DependencyVersionPurpose
Apache PDFBox3.0.6PDF text extraction
tess4j5.18.0Tesseract OCR wrapper
MinIO SDK8.6.0S3-compatible storage
Qpid JMS Client2.10.0AMQP messaging
SLF4J + Logback2.0.16 / 1.5.16Logging

Building

bash
cd BOOST.DocumentExtractor
mvn clean package -DskipTests

This produces a fat JAR at target/BOOST.DocumentExtractor-0.0.1-SNAPSHOT.jar.

Running

bash
java -jar target/BOOST.DocumentExtractor-0.0.1-SNAPSHOT.jar

The service will:

  1. Load configuration from config.properties
  2. Connect to the AMQP broker
  3. Start consuming messages from cmd.document.extractText
  4. Process documents and publish events

Graceful Shutdown

The service registers a shutdown hook. Send SIGTERM or Ctrl+C to gracefully stop.

Testing

Using TestSender Utility

bash
java -cp target/BOOST.DocumentExtractor-0.0.1-SNAPSHOT.jar \
  com.luqon.boost.documentextractor.TestSender [broker_url]

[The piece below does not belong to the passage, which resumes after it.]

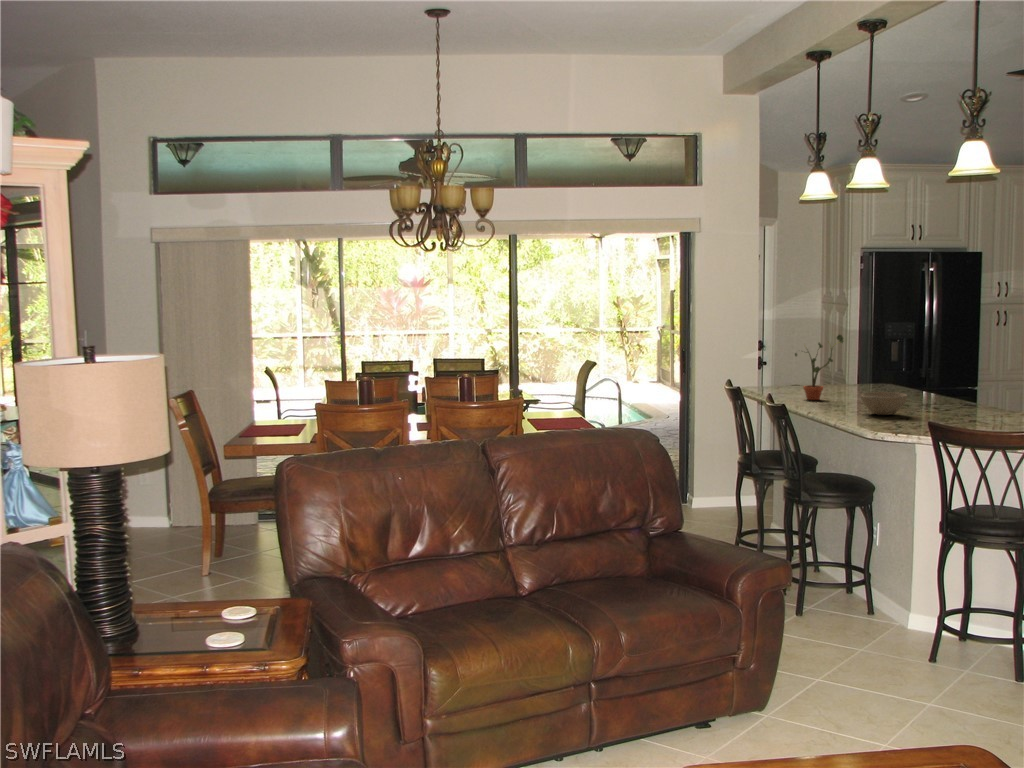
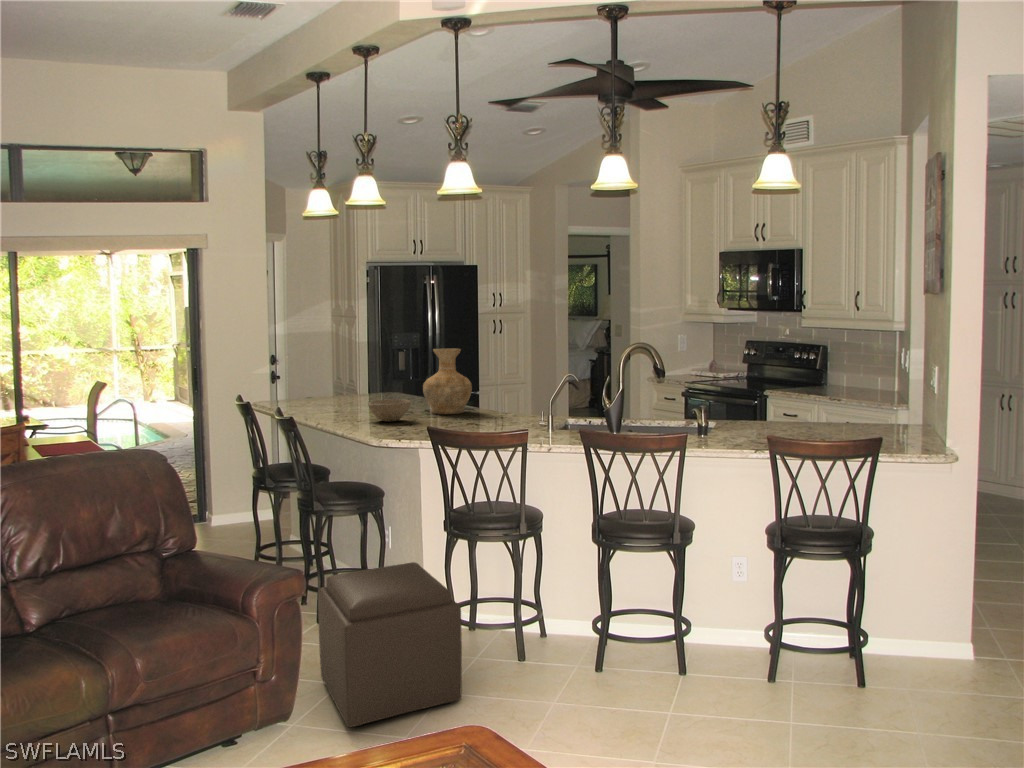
potted plant: present [795,335,843,400] -> none [305,347,352,411]
vase: none [923,339,982,411] -> present [423,349,472,414]
ottoman: none [804,557,951,698] -> present [318,562,462,727]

This sends a test message and listens for results on both success and error queues.

Manual Testing

  1. Upload a PDF/image to S3
  2. Send a message to cmd.document.extractText with the file details
  3. Check evt.document.text.extracted for success event
  4. Verify extracted text in S3 at {prefix}/extracted-text/{filename}.txt

Output Storage

Extracted text is stored in S3 with the following path pattern:

{original-path}/extracted-text/{original-filename}.txt

Example:

  • Original: 742dba26-.../InvoiceForm-459.pdf
  • Extracted: 742dba26-.../extracted-text/InvoiceForm-459.txt

Error Handling

ScenarioBehavior
Unsupported content typePublish error event, acknowledge message
S3 download failureException thrown, message NOT acknowledged (redelivered)
Extraction failurePublish error event, exception thrown
S3 upload failureException thrown, message NOT acknowledged
Text already existsSkip extraction, publish success event

Message Resilience

DocumentExtractor uses CLIENT_ACKNOWLEDGE mode to ensure no messages are lost:

  • Messages are only acknowledged after successful processing
  • If an exception occurs, the message is NOT acknowledged
  • The broker will automatically redeliver unacknowledged messages
  • Temporary failures (S3 timeouts) trigger redelivery
  • Permanent failures (unsupported file type) publish error events and acknowledge

For detailed information about message resilience patterns, see Multi-Tenant Messaging.

Logging

Logs are written to:

  • Console (stdout)
  • logs/document-extractor.log (rolling daily, 30 days retention)

Log levels can be adjusted in logback.xml.